==== DATASET ENTRIES
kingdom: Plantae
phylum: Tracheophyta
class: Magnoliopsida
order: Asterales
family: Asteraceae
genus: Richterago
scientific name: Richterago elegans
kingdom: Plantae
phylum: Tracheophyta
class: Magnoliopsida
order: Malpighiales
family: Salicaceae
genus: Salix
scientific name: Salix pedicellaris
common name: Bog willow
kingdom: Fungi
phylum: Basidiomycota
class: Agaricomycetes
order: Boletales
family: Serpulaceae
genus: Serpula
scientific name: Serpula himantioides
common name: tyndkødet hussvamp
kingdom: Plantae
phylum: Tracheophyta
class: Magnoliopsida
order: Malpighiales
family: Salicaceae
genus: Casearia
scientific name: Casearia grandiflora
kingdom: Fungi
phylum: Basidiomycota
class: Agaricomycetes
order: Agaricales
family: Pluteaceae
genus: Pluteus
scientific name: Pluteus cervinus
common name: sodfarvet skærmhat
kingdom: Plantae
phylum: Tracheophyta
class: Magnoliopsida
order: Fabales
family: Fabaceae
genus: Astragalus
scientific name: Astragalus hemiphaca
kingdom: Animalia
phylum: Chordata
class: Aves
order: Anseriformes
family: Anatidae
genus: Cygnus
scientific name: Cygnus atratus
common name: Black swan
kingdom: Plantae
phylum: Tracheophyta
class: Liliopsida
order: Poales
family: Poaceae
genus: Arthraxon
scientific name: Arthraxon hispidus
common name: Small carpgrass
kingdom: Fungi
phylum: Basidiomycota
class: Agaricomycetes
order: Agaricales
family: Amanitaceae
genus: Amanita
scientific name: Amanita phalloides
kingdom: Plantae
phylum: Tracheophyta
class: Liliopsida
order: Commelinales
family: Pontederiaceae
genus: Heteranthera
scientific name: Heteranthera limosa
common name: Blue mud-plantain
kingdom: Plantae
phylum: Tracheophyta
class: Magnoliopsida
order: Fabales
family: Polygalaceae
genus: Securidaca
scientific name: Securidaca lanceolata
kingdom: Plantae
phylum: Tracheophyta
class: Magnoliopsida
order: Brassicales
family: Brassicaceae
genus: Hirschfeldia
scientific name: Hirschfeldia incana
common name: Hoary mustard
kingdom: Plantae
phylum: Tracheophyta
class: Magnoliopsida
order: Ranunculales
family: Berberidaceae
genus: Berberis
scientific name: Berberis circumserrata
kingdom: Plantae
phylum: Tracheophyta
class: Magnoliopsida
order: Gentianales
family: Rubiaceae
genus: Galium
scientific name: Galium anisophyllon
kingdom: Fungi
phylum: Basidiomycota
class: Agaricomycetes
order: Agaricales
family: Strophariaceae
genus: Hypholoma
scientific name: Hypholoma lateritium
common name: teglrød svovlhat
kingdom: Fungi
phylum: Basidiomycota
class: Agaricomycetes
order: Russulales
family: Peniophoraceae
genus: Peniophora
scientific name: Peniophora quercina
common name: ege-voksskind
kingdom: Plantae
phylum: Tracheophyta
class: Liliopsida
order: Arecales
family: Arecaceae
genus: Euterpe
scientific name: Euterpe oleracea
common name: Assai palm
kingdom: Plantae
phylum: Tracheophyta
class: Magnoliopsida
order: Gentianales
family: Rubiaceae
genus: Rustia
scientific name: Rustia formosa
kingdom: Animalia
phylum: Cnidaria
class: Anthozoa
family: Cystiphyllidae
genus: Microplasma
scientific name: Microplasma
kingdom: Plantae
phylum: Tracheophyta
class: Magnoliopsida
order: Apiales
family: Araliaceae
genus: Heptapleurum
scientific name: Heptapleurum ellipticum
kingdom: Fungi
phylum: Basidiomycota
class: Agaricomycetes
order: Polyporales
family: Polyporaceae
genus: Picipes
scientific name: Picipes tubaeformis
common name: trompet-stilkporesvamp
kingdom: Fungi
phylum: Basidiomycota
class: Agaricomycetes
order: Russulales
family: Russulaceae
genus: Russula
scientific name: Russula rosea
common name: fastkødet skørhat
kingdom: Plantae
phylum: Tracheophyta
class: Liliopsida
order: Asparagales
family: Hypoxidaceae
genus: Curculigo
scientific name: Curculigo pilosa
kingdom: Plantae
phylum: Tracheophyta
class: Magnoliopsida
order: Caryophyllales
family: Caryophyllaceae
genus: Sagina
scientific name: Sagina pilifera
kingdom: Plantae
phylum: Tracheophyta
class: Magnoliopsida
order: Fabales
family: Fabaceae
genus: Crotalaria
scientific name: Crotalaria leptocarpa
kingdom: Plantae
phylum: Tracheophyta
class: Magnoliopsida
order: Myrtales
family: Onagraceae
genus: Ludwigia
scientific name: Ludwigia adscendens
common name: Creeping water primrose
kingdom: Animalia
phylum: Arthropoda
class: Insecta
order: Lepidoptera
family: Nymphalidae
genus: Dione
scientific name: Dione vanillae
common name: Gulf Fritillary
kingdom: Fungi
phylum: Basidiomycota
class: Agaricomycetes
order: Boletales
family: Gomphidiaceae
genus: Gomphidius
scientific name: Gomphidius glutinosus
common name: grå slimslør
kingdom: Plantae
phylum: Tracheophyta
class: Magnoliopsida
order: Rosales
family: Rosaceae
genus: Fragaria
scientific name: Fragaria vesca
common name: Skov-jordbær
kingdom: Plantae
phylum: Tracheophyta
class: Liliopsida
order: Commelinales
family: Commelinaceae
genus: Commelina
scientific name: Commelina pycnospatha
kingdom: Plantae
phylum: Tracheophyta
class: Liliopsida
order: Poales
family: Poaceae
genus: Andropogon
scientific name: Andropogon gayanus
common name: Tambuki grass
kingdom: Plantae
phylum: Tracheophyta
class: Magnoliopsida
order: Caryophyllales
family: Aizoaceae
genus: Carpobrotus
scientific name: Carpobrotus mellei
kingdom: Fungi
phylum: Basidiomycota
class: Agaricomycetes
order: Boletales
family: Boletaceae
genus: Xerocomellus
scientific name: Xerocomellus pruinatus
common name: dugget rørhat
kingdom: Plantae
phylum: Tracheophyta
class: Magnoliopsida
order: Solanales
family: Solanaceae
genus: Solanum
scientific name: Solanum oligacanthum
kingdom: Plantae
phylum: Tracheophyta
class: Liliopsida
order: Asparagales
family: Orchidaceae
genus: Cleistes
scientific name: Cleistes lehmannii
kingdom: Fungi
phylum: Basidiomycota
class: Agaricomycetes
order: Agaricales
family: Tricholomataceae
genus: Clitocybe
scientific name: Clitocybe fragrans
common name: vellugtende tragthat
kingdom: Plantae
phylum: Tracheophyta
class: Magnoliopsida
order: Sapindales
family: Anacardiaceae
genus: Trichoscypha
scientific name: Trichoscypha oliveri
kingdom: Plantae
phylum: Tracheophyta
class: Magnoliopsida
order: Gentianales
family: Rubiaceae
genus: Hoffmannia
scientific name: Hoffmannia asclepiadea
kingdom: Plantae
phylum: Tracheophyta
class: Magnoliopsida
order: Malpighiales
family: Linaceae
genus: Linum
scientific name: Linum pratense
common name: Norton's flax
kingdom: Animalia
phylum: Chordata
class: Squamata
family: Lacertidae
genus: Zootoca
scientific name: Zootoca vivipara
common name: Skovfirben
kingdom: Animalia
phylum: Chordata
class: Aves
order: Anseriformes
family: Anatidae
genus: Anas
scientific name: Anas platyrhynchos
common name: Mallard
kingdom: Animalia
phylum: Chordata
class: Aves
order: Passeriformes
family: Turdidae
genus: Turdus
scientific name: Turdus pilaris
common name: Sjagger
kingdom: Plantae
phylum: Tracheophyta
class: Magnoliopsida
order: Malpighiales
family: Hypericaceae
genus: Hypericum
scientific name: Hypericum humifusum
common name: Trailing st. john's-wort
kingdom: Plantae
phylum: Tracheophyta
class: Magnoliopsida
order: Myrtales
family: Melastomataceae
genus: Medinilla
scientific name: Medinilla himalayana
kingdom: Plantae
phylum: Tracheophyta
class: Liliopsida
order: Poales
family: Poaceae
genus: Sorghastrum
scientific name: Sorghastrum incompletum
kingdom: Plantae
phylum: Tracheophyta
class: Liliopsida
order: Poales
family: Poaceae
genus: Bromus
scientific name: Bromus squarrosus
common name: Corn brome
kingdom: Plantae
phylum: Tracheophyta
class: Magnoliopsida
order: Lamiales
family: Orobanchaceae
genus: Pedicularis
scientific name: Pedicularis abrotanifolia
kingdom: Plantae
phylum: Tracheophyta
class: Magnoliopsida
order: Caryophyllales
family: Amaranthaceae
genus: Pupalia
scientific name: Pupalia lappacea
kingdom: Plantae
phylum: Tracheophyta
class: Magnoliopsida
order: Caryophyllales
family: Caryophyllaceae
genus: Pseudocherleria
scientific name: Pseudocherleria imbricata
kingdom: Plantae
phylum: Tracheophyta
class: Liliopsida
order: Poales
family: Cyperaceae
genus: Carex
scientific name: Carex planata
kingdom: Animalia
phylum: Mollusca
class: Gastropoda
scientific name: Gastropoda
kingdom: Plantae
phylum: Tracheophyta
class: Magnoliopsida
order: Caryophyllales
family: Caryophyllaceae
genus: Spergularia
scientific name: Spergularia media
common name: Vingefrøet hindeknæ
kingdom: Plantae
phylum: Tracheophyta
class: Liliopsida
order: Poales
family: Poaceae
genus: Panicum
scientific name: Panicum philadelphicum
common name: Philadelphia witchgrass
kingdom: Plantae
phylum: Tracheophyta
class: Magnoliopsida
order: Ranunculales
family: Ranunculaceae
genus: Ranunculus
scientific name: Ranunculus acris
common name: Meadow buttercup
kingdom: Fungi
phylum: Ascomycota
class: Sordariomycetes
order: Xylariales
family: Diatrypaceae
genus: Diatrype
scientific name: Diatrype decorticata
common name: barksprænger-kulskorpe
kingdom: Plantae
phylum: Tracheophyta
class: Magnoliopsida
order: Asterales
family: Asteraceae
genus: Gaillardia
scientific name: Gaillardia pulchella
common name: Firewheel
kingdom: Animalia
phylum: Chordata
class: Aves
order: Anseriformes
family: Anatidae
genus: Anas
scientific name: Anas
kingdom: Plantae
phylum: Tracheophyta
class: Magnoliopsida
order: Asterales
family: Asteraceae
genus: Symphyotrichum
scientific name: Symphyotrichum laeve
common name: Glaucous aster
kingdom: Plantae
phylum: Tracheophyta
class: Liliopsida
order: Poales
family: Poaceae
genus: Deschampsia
========
**TASK STATEMENT**. In the stretch from the line containing "genus: Turdus" through the line containing "genus: Diatrype", rename "common name" to "vernacular name" and give those lines again with nothing else changed.

**TASK RESPONSE**.
genus: Turdus
scientific name: Turdus pilaris
vernacular name: Sjagger
kingdom: Plantae
phylum: Tracheophyta
class: Magnoliopsida
order: Malpighiales
family: Hypericaceae
genus: Hypericum
scientific name: Hypericum humifusum
vernacular name: Trailing st. john's-wort
kingdom: Plantae
phylum: Tracheophyta
class: Magnoliopsida
order: Myrtales
family: Melastomataceae
genus: Medinilla
scientific name: Medinilla himalayana
kingdom: Plantae
phylum: Tracheophyta
class: Liliopsida
order: Poales
family: Poaceae
genus: Sorghastrum
scientific name: Sorghastrum incompletum
kingdom: Plantae
phylum: Tracheophyta
class: Liliopsida
order: Poales
family: Poaceae
genus: Bromus
scientific name: Bromus squarrosus
vernacular name: Corn brome
kingdom: Plantae
phylum: Tracheophyta
class: Magnoliopsida
order: Lamiales
family: Orobanchaceae
genus: Pedicularis
scientific name: Pedicularis abrotanifolia
kingdom: Plantae
phylum: Tracheophyta
class: Magnoliopsida
order: Caryophyllales
family: Amaranthaceae
genus: Pupalia
scientific name: Pupalia lappacea
kingdom: Plantae
phylum: Tracheophyta
class: Magnoliopsida
order: Caryophyllales
family: Caryophyllaceae
genus: Pseudocherleria
scientific name: Pseudocherleria imbricata
kingdom: Plantae
phylum: Tracheophyta
class: Liliopsida
order: Poales
family: Cyperaceae
genus: Carex
scientific name: Carex planata
kingdom: Animalia
phylum: Mollusca
class: Gastropoda
scientific name: Gastropoda
kingdom: Plantae
phylum: Tracheophyta
class: Magnoliopsida
order: Caryophyllales
family: Caryophyllaceae
genus: Spergularia
scientific name: Spergularia media
vernacular name: Vingefrøet hindeknæ
kingdom: Plantae
phylum: Tracheophyta
class: Liliopsida
order: Poales
family: Poaceae
genus: Panicum
scientific name: Panicum philadelphicum
vernacular name: Philadelphia witchgrass
kingdom: Plantae
phylum: Tracheophyta
class: Magnoliopsida
order: Ranunculales
family: Ranunculaceae
genus: Ranunculus
scientific name: Ranunculus acris
vernacular name: Meadow buttercup
kingdom: Fungi
phylum: Ascomycota
class: Sordariomycetes
order: Xylariales
family: Diatrypaceae
genus: Diatrype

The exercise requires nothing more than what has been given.